Entries taken from a collection:
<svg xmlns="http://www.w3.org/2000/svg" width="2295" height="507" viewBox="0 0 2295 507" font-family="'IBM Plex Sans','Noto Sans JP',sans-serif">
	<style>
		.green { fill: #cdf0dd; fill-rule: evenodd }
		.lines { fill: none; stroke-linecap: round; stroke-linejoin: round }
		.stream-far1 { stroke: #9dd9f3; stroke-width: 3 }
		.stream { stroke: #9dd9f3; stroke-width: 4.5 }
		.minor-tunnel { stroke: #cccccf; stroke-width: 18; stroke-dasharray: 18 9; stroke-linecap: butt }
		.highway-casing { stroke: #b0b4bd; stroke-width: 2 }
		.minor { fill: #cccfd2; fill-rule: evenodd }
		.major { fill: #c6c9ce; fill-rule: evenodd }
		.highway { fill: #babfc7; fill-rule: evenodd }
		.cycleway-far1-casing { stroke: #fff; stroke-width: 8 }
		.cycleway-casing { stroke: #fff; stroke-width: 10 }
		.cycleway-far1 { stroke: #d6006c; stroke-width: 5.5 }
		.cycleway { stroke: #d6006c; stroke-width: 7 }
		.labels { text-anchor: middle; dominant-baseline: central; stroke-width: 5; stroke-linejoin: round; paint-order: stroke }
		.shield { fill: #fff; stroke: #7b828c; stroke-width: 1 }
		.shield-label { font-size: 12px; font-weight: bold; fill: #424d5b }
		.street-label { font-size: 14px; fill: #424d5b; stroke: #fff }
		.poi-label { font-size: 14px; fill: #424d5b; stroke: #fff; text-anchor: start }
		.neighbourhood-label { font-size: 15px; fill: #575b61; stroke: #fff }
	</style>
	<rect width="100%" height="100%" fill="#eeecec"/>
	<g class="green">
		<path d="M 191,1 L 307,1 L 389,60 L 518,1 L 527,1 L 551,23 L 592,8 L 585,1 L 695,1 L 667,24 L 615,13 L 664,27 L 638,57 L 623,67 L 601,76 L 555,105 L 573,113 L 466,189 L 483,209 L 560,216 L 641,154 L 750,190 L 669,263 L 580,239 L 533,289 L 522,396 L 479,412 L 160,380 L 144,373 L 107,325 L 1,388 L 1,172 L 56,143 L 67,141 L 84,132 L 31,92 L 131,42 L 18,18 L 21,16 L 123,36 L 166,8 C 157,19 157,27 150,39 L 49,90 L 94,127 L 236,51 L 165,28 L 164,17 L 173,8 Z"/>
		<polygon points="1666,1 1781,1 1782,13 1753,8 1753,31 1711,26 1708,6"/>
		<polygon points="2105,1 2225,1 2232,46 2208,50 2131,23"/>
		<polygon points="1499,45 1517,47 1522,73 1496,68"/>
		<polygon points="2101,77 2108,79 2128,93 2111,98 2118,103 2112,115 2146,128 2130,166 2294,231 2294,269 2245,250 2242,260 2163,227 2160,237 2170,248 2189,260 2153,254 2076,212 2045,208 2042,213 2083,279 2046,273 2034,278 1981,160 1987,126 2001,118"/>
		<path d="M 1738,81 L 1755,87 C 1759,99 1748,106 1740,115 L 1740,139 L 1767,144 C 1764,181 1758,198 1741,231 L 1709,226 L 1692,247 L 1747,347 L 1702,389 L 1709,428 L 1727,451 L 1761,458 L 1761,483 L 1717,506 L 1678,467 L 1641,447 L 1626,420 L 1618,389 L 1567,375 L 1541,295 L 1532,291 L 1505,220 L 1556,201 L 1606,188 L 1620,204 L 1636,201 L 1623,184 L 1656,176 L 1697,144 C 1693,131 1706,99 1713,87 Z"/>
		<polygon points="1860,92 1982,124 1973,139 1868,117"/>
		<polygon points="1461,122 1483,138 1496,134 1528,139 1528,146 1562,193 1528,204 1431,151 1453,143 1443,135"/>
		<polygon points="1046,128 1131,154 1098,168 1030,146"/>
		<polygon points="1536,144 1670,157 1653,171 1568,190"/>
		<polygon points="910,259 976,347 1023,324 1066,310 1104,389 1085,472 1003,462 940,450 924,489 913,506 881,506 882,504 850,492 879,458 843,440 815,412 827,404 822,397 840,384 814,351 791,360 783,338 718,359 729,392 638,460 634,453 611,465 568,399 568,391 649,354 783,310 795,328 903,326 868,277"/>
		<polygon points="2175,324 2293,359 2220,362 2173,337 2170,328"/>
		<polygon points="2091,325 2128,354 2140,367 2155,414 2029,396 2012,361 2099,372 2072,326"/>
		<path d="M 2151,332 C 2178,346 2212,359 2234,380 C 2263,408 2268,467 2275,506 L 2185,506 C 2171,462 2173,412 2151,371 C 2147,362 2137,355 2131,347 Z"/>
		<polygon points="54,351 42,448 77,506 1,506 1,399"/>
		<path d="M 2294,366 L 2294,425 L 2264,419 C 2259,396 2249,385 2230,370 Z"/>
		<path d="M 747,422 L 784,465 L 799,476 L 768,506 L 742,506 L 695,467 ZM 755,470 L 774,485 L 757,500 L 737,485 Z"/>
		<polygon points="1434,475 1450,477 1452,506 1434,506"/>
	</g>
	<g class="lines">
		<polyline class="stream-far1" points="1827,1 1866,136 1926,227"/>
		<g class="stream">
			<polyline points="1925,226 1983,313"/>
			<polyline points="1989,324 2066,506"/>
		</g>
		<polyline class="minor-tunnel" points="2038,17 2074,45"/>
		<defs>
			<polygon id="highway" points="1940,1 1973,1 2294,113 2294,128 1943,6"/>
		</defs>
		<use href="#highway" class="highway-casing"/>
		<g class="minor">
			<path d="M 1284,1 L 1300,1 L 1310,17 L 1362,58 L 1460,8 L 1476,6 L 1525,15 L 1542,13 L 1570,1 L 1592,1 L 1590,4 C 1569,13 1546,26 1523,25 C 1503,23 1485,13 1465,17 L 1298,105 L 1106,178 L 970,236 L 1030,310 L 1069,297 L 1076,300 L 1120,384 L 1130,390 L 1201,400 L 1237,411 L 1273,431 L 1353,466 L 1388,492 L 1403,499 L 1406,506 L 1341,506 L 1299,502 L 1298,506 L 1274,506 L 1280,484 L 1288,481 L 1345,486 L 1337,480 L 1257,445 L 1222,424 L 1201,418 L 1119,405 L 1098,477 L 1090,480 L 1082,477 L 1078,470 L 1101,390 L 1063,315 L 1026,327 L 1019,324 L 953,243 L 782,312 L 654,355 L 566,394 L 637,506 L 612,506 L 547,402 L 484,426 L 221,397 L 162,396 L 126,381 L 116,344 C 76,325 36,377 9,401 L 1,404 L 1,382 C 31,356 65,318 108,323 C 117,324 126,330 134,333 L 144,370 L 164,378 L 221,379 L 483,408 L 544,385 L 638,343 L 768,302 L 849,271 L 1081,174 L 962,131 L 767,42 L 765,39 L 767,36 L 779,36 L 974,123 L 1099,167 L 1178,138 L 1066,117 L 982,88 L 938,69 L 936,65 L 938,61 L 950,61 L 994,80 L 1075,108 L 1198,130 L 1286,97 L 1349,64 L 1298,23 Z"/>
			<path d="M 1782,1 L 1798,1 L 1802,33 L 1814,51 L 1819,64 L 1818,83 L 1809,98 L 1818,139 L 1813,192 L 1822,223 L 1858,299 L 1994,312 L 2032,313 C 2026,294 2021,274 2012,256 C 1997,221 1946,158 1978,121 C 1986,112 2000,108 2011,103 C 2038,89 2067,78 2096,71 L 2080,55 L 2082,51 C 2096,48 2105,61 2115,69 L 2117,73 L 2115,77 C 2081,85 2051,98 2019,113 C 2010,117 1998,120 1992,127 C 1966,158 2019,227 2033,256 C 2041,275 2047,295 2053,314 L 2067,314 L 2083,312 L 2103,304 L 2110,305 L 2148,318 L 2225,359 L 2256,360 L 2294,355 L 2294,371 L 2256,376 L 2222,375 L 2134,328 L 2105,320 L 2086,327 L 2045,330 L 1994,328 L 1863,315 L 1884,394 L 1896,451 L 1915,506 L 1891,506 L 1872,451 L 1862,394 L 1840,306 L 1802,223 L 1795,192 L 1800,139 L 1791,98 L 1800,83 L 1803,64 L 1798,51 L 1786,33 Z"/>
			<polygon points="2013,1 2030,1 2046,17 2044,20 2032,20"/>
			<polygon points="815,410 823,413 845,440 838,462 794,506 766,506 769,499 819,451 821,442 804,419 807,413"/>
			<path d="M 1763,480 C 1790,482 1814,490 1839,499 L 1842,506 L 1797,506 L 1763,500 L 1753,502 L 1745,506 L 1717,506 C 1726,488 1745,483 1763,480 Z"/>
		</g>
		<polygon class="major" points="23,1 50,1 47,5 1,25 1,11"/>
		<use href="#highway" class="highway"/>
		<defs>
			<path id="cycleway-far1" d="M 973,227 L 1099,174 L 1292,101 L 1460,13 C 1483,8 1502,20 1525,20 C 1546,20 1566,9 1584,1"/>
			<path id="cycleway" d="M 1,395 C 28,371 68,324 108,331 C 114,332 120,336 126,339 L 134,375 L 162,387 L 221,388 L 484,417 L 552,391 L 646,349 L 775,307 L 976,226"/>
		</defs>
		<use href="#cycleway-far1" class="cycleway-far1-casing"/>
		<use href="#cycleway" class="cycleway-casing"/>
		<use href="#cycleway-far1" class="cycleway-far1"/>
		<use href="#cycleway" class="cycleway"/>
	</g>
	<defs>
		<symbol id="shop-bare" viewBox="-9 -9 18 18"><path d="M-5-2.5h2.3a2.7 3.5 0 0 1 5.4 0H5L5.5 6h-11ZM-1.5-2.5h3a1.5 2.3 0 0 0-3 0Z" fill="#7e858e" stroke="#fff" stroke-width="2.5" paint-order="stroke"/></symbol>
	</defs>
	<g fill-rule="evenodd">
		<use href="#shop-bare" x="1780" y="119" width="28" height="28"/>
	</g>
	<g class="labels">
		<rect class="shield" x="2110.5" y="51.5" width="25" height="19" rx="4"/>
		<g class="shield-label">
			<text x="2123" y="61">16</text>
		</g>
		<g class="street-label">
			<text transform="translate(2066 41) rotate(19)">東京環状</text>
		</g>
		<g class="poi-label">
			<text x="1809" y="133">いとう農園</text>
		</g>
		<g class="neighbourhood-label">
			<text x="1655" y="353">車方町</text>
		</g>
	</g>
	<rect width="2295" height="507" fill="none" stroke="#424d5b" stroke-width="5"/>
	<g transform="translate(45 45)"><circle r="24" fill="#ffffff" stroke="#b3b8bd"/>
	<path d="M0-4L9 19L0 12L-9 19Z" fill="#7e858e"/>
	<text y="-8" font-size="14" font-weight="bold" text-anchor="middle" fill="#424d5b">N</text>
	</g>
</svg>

What needs to be done: Set down exactly the lines of the data above, beginning with the line that has "none; stroke-linecap: round;" and ending with the line that has "#9dd9f3; stroke-width: 4.5", and no others.

Written answer:
		.lines { fill: none; stroke-linecap: round; stroke-linejoin: round }
		.stream-far1 { stroke: #9dd9f3; stroke-width: 3 }
		.stream { stroke: #9dd9f3; stroke-width: 4.5 }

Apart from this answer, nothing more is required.